PROMPT – Using the records below, copy every line that holds the string "Sheep".

RECORDS –
—————

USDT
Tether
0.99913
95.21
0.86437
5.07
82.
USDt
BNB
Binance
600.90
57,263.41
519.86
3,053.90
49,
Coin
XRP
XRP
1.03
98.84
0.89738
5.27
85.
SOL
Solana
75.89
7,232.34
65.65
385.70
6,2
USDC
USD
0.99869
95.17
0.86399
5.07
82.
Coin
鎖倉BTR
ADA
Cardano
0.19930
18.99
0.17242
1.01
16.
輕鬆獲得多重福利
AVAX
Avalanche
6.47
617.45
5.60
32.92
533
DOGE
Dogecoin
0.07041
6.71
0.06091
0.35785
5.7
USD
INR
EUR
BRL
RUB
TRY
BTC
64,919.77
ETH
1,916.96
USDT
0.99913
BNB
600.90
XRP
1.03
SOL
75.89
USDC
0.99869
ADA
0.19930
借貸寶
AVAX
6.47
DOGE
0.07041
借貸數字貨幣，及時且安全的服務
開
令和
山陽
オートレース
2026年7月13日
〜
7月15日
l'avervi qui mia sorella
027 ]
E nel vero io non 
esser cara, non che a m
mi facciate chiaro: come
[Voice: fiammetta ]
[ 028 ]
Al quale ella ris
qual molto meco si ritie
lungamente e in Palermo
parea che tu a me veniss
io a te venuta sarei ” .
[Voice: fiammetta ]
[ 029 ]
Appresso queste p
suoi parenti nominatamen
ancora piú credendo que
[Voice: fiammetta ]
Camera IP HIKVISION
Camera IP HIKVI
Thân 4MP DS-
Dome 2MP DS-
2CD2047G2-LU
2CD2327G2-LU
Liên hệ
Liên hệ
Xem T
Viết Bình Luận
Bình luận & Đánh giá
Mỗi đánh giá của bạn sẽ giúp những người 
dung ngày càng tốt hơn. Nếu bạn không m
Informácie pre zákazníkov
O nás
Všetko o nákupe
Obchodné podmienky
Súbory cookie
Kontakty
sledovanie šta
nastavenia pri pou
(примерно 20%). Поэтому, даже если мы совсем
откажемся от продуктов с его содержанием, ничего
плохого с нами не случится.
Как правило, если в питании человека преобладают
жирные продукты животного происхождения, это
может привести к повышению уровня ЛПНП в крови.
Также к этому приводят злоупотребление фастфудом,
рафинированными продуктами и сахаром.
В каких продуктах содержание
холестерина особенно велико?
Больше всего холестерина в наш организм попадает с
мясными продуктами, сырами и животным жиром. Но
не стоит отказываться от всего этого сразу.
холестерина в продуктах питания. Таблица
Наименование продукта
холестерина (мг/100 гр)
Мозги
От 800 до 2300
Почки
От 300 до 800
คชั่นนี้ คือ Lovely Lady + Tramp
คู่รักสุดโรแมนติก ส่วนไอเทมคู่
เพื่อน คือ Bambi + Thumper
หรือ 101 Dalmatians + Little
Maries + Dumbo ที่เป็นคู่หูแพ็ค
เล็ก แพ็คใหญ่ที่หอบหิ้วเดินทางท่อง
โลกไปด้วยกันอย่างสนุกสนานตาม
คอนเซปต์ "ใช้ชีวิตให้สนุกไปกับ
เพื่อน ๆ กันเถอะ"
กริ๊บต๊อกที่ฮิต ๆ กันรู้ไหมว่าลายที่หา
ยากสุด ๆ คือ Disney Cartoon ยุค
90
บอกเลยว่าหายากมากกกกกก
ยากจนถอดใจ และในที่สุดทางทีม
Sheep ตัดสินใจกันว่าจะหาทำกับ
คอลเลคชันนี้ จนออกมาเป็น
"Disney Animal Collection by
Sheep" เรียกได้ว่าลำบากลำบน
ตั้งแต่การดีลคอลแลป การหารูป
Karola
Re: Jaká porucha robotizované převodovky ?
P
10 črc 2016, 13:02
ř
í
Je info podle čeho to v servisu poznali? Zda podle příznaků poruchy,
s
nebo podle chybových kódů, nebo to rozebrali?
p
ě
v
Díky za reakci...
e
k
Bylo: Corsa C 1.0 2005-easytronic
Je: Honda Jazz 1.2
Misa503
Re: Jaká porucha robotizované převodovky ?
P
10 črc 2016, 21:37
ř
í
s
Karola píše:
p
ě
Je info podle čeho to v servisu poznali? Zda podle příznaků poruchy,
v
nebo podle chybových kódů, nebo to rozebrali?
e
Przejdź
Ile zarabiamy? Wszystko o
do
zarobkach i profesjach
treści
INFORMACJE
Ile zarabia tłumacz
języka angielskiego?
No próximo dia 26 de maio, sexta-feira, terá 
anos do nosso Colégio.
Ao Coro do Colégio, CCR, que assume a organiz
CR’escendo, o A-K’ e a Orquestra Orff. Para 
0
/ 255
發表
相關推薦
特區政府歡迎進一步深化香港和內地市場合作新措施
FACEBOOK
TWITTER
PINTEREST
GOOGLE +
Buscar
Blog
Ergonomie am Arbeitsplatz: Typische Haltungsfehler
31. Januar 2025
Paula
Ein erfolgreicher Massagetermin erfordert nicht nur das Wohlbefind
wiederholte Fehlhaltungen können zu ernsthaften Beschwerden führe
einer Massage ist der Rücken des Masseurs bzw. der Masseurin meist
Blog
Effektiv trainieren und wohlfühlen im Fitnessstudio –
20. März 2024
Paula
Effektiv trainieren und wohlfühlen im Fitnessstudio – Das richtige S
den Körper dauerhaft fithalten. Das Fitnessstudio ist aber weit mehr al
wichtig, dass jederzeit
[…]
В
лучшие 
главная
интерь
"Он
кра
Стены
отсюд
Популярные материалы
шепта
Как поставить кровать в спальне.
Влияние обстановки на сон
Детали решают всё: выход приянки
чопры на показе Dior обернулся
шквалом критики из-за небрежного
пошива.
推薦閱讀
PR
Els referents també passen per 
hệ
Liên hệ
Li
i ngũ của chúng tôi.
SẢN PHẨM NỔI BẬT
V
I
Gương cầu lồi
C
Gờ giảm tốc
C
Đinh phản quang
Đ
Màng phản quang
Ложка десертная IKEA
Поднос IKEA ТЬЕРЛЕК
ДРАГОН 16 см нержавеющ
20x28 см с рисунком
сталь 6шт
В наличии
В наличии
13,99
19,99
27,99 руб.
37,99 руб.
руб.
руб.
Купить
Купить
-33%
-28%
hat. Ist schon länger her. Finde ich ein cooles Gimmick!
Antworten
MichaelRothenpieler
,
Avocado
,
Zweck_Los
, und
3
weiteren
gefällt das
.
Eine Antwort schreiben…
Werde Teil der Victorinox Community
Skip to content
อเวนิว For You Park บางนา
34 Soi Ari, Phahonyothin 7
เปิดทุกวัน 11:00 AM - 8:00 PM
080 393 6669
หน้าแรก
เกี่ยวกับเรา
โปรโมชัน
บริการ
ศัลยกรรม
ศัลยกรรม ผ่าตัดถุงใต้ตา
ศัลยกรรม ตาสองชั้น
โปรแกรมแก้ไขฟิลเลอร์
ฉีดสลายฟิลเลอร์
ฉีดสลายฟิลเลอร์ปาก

—————

COMPLETED EXERCISE –
Sheep ตัดสินใจกันว่าจะหาทำกับ
Sheep" เรียกได้ว่าลำบากลำบน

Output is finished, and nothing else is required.